Rideaux sur la Conférence des gouverneurs de province présidée à Kisangani par le chef de l’Etat. Entre autres recommandations prises, la réaffirmation de la mise sous éteignoir, pour un temps relativement long, de l’application de l’article 175 de la Constitution. En retour, les provinces sont assurées de bénéficier, cette fois, d’un ordre de paiement permanent auprès des succursales de la Banque centrale du Congo pour leurs dotations.
Finie la désillusion : les 40% des recettes nationales devant être alloués aux provinces sont pour plus tard. Jusqu’à nouvel ordre, c’est Kinshasa – donc le gouvernement central – qui garde la mainmise sur le compte du Trésor public national. C’est à lui seul qu’appartient le pouvoir de décision sur le partage de la cagnotte avec les provinces et les entités décentralisées.

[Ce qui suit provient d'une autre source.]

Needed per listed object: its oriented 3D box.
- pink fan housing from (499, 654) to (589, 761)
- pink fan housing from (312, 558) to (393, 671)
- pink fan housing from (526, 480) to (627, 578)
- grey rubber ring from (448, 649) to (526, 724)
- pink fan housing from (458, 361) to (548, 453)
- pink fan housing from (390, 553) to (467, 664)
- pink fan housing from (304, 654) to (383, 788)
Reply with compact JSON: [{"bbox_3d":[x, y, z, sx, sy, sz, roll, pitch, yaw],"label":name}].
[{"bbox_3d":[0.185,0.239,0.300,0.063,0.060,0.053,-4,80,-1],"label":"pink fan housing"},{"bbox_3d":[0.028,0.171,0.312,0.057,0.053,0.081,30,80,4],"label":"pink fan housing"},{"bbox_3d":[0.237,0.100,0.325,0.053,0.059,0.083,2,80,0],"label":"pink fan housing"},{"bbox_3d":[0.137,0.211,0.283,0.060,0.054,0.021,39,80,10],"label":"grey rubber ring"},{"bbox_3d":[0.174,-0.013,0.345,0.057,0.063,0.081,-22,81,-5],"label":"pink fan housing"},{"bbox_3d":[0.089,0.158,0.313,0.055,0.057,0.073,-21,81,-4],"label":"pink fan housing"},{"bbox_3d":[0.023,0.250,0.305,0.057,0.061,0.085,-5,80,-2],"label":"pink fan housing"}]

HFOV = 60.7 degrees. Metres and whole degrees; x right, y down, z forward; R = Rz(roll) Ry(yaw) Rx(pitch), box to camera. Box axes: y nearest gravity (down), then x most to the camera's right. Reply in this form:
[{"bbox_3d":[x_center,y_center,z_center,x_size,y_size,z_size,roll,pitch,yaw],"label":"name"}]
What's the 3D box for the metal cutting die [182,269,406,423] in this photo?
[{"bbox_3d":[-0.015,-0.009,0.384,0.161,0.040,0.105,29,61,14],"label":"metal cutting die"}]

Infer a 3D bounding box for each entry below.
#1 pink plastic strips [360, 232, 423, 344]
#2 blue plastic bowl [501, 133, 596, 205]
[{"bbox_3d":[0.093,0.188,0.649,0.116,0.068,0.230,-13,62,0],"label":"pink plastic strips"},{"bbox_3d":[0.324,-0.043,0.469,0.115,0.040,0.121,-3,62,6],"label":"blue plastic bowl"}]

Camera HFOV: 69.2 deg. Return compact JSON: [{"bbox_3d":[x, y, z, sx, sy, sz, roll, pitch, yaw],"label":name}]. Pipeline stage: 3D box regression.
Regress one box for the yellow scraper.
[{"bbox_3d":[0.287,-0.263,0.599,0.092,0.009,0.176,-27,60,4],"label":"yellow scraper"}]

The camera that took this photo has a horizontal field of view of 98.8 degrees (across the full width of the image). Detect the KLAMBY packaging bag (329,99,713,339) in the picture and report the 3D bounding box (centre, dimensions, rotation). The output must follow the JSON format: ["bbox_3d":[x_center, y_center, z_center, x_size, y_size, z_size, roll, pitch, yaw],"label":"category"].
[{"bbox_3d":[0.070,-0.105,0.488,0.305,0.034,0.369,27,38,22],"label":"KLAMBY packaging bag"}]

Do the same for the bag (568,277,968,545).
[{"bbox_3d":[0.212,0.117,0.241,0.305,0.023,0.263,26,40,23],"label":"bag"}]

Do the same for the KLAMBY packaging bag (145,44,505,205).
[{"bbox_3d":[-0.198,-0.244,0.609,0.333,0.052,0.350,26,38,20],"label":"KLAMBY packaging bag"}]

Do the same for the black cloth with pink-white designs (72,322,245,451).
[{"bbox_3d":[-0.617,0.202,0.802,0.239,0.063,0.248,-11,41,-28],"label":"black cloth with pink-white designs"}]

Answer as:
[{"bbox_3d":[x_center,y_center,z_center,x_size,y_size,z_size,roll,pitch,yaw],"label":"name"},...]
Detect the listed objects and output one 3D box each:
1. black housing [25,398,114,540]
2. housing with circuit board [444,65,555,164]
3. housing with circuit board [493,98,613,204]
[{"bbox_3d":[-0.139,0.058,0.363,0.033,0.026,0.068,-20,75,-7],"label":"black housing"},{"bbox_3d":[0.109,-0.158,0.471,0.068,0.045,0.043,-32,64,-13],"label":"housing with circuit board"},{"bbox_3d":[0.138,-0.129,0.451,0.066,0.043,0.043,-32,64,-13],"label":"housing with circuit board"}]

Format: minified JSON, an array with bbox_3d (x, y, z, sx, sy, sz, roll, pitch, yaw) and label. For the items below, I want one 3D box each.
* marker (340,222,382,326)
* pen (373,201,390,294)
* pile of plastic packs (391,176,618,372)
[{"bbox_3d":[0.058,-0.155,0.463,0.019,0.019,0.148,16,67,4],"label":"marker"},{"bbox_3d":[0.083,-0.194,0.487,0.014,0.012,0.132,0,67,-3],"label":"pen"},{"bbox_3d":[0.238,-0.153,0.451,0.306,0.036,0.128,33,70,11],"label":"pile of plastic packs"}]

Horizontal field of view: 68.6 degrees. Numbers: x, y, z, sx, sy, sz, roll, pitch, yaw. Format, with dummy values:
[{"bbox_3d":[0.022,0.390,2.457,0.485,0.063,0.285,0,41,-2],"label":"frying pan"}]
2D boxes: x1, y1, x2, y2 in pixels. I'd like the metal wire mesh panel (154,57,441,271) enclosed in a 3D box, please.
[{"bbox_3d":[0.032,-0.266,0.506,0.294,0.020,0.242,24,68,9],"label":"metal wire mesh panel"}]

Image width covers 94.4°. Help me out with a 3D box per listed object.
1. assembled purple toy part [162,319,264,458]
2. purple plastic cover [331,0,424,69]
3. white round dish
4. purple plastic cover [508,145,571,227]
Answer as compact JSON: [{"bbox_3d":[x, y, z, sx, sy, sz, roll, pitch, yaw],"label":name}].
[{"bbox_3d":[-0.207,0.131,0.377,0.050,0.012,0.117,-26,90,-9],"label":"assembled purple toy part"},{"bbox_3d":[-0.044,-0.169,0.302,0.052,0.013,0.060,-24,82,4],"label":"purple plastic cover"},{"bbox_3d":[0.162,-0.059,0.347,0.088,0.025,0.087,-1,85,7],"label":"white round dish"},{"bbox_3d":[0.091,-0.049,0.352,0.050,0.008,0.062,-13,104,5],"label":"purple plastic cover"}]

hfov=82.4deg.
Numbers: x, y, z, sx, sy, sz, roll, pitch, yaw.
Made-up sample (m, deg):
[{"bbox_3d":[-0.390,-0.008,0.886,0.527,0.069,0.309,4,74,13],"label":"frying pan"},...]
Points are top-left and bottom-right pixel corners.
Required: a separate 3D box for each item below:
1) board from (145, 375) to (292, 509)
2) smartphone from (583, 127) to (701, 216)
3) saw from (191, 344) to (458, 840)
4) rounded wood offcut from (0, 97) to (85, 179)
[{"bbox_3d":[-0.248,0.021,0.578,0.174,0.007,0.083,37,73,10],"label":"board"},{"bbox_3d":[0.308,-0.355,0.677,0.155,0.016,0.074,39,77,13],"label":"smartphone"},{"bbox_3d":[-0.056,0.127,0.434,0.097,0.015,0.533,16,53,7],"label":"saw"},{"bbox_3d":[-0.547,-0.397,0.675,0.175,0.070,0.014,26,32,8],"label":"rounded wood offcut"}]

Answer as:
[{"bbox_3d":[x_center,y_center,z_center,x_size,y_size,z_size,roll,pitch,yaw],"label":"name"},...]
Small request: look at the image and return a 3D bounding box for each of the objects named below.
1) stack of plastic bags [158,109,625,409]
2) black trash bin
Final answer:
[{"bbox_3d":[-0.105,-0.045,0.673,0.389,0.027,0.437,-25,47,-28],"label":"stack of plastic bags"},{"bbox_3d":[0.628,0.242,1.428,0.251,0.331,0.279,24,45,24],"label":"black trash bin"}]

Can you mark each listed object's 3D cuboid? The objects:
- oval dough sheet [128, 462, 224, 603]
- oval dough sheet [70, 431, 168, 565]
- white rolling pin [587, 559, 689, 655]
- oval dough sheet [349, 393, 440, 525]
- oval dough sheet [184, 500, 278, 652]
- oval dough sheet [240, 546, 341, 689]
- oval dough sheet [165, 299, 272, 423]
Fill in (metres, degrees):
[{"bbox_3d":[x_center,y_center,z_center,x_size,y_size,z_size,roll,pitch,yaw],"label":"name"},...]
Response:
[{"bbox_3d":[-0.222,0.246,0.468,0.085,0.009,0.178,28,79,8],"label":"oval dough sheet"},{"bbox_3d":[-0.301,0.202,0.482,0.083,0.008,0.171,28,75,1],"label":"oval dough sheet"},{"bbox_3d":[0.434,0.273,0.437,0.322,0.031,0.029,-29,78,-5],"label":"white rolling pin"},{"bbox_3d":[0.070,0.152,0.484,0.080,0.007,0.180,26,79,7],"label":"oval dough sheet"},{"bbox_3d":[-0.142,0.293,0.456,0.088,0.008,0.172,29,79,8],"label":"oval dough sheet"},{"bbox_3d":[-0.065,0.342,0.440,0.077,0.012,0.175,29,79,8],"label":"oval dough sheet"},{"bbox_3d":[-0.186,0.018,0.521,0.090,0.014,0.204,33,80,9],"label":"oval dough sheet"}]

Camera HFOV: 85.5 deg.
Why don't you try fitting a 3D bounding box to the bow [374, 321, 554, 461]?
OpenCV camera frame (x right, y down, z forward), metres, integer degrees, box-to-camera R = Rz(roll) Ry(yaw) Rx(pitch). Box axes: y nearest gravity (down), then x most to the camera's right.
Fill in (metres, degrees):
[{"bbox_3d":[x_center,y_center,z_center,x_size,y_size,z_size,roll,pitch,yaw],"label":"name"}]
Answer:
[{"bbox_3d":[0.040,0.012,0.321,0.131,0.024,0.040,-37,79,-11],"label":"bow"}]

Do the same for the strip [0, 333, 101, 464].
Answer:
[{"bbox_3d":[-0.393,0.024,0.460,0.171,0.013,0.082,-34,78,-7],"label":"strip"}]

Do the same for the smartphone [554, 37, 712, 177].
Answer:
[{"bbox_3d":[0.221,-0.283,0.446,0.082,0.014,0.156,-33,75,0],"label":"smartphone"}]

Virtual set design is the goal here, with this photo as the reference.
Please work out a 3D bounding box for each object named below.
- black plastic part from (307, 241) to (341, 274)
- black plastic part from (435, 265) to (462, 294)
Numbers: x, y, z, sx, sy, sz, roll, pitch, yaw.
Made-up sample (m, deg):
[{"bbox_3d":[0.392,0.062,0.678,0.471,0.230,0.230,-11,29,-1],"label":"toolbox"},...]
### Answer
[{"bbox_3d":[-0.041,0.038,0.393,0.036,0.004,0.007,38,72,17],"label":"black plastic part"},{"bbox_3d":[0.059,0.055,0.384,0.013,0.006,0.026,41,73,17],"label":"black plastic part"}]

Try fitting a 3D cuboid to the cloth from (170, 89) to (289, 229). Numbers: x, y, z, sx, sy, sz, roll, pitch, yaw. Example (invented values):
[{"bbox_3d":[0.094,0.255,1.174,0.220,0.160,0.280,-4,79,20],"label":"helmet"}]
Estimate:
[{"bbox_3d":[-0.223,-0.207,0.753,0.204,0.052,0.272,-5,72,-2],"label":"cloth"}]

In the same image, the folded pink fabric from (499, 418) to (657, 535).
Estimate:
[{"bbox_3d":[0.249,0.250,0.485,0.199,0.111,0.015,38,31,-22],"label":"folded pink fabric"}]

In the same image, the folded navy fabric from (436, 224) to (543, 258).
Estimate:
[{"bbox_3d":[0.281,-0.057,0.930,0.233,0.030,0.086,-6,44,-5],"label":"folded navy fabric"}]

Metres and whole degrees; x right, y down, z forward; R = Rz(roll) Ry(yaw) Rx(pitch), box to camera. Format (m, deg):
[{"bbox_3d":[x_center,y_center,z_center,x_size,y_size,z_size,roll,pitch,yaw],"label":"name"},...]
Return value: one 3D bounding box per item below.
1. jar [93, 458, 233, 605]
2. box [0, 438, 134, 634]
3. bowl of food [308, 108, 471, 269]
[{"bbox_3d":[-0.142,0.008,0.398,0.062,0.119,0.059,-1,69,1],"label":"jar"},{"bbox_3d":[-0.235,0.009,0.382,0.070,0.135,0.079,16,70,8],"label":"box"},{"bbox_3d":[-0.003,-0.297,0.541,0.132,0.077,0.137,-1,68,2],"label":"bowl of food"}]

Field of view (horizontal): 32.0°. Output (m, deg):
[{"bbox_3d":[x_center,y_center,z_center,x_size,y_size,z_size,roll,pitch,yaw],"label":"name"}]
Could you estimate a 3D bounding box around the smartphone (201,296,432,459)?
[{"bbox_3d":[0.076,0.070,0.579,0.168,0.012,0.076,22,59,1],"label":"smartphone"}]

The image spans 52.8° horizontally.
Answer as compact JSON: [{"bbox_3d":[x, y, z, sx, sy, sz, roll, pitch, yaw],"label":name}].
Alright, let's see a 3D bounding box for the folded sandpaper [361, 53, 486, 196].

La ville de Kisangani, dans la Province Orientale, a efficacement noyé l’ardeur des gouverneurs qui avaient, au nom de la Constitution et de leurs administrés, pris la tête de la croisade pour récupérer les 40% des recettes à caractère national générées localement.
A l’issue de la première Conférence des gouverneurs de province, présidée par le chef de l’Etat en personne à Kisangani, du 24 au 25 juin 2009, le compte rendu livré par le ministre de la Décentralisation et Aménagement du territoire, donne des indications dans le sens ci-dessus.
Il est dit notamment : «Après échanges sur les états des lieux des provinces, la Conférence des gouverneurs a formulé les avis et suggestions ci-dessous :… …l’institution d’un ordre de paiement permanent auprès des succursales de la Banque centrale du Congo pour les dotations au profit des provinces».
BATAILLE PERDUE ?
Ce n’est pas de la langue de bois. Il est donc clair que la bataille pour les «40% à retenir à la source» est perdue par les provinciaux. Du moins provisoirement, espérons-le. Les chefs des Exécutifs provinciaux se sont-ils dédits ? A y voir de près, ils se sont plutôt pliés par courtoisie, par respect de l’autorité. En tout cas pas par patriotisme.
Le commentaire de Simon Mbatshi Mbatshia, rapporté par Radio Okapi, est explicite à plus d’un titre. Pour le gouverneur du Bas-Congo, l’institution d’un ordre de paiement permanent est «un compromis trouvé entre le gouvernement central et les provinces … Il s’agit d’une approche de solidarité nationale par rapport à l’approche constitutionnelle de la retenue à la source». Réalisme. Pragmatisme. Voilà comment on peut expliquer le compromis de Kisangani. Et pourtant, dès le début, les gouverneurs fondaient la légalité de leur requête sur l’article 175 de la Constitution alinéa 2. Celui-ci stipule, en effet, que «la part des recettes à caractère national allouées aux provinces est établie à 40%. Elle est retenue à la source».
On se rappelle qu’à peine la revendication formulée par les provinciaux, le gouvernement s’est illustré par des tergiversations quant à l’application de l’article 175. Une chance pour lui : les soutiens à sa volte-face sont venus, plus tard, non seulement des institutions financières internationales mais aussi des partenaires extérieurs.
MARCHANDAGE LABORIEUX
Somme toute, le marchandage autour des 40% a été laborieux. Des audiences ont été tenues en haut lieu et des séminaires organisés à cet effet. Sans pourtant venir à bout de la principale revendication de chefs des administrations provinciales. Le président de la République est même personnellement descendu dans l’arène. Sans grand effet.
Le compromis de Kisangani soulève quelques questions. Connaissant la mauvaise habitude des autorités congolaises d’annoncer «le provisoire» alors qu’en réalité elles lui confèrent le caractère «définitif», la première Conférence des gouverneurs pourrait-elle inaugurer le changement ?
Question subsidiaire : quels gages le gouvernement central a-t-il donnés pour rassurer ses interlocuteurs que, cette fois, il tiendra sa promesse ? La question est non sans intérêt. Et ce, dans la mesure où, de notoriété publique, il est connu que le gouvernement a des engagements financiers importants tant envers la nation qu’envers ses partenaires extérieurs.
Qui ignore, dans ce domaine, que sans capacité réelle de collecter toutes les ressources revenant à l’Etat sur l’ensemble du territoire, le gouvernement brille par le sacre de la prédation et de l’impunité ?
De toutes les manières, le scepticisme des gouverneurs de province ne demande qu’à être balayé. Il n’y a, pour ce faire, que la mise à leur disposition effective de l’ordre de paiement permanent qui puisse témoigner du sérieux du deal de Kisangani.